:: 提供テキスト ::
● ● ● ● ●
繰り返すセコイズム。

せこくつつましく、セコ充を目指してセコ活をしています。

Amazonプライムでアジア映画(16)草原に黄色い花を見つける(ベトナム)

アジア映画が好きである。Amazonプライムの特典には、香港(主にアクション)や韓国の映画はいろいろあるけれど、他の地域のアジア映画をどのくらい見ることができるのか、これはできるだけ外出を避けつつ、セコ充を目指してセコ活しがいのあるテーマである(※2020年7月時点のAmazonプライム特典視聴情報です)。

 ベトナムでも大ヒットしたという『草原に黄色い花を見つける』。舞台は1989年のベトナムの農村。素朴で青々とした風景の中での、きゅんとするような初恋映画である。こういう映画は、国の違いに関係なく、分かりやすく共感が出来て良い。日本でも、もっと年配の方たち…地方の農村風景が素朴だった頃に育った人は、より共感を強めるんじゃなかろうか。

草原に黄色い花を見つける(字幕版)

草原に黄色い花を見つける(字幕版)

  • 発売日: 2019/12/21
  • メディア: Prime Video
 

ティエウとトゥオンはとても仲が良い兄弟。思春期を迎える兄ティエウは、同級生の少女ムーンが気になって気になって仕方がない。そんな中、水害やら火事などの不幸が重なって、ムーンが兄弟の家に身を寄せることになる。

弟トゥオンは、お姫様が現れて自分が王子様になることを夢見るような純粋無垢さと、優しさと利発さを兼ね備えた出来の良い弟である。それに比べて、兄のティエウが特別ダメというわけではないのだが、戦争ごっこの真似ごとをしては降参のふりをしてからの不意打ちで弟に怪我をさせたり、挙句には、トゥオンとムーンの仲の良さに嫉妬して、ままごとをしている二人が自分に内緒で鶏肉を食べていると勘違いをし、トゥオンを太い木でぶん殴って歩行不能という大怪我をさせてしまう。そんな兄が両親に叱られてはいけないと、トゥオンは「叩いたと言わないで、木から落ちたと言って」と兄をかばうのである。トゥオンの優しさたるや、私が少女ムーンなら、トゥオンに惚れてしまうだろう。(ティエウの名誉のために言っておくならば、ちょっとそそっかしくて頼りなさはあるものの、本当は弟にはとても優しい兄であり、トゥオンはティエウの懸命な看病やサポートもあって、回復しました…)
と、まあ、そんな感じで、「おいおい、お兄ちゃん、もっとしっかりしてくれよ!」というもどかしさを感じさせつつ、美しい田園風景の映像も重なって、清々しい後味を残してくれる佳作なのだった。

 (また見たい度(★1~5) ★★★★)
● ● ● ● ●
:: 作業一覧 ::
[a] 映画評によると、『草原に黄色い花を見つける』の舞台となる時代と場所はどこですか。
[b] 『草原に黄色い花を見つける』の映画評を、最後に示された部分の後から引き継いで書き進めてください。
記録はこの映画評の内容とは関係ありません。

:: 提供データ ::
● ● ● ● ●
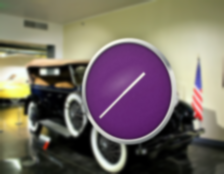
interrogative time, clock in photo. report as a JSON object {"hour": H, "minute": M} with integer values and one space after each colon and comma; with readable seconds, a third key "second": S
{"hour": 1, "minute": 38}
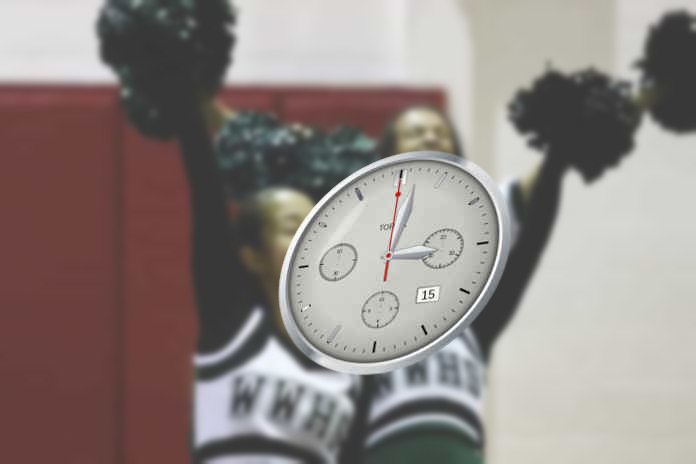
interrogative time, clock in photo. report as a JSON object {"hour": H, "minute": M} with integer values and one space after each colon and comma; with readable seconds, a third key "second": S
{"hour": 3, "minute": 2}
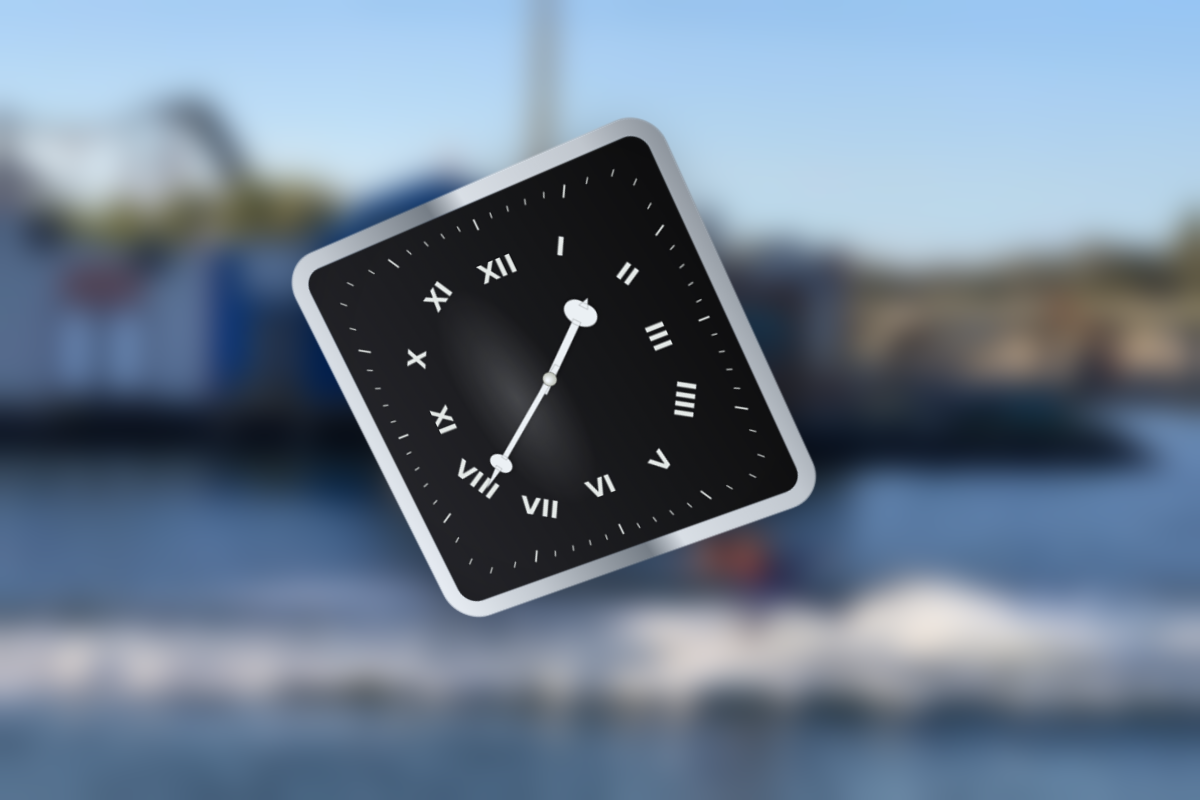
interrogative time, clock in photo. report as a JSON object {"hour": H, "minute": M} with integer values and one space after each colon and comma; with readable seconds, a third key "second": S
{"hour": 1, "minute": 39}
● ● ● ● ●
:: 想定解答 ::
[a] 1989年のベトナムの農村です。

[b]
「草原に黄色い花を見つける」予告編

 

Amazonプライムでアジア映画(15)漂うがごとく(ベトナム)

アジア映画が好きである。Amazonプライムの特典には、香港(主にアクション)や韓国の映画はいろいろあるけれど、他の地域のアジア映画をどのくらい見ることができるのか、これはできるだけ外出を避けつつ、セコ充を目指してセコ活しがいのあるテーマである(※2020年7月時点のAmazonプライム特典視聴情報です)。

ベトナム映画から『漂うがごとく』。トラン・アン・ユンを想起させるような、アート色が強め映画である。暗めの映像は『シクロ』を、よけいな音を排した静けさは『青いパパイヤの香り』を思い出す。

漂うがごとく(字幕版)

漂うがごとく(字幕版)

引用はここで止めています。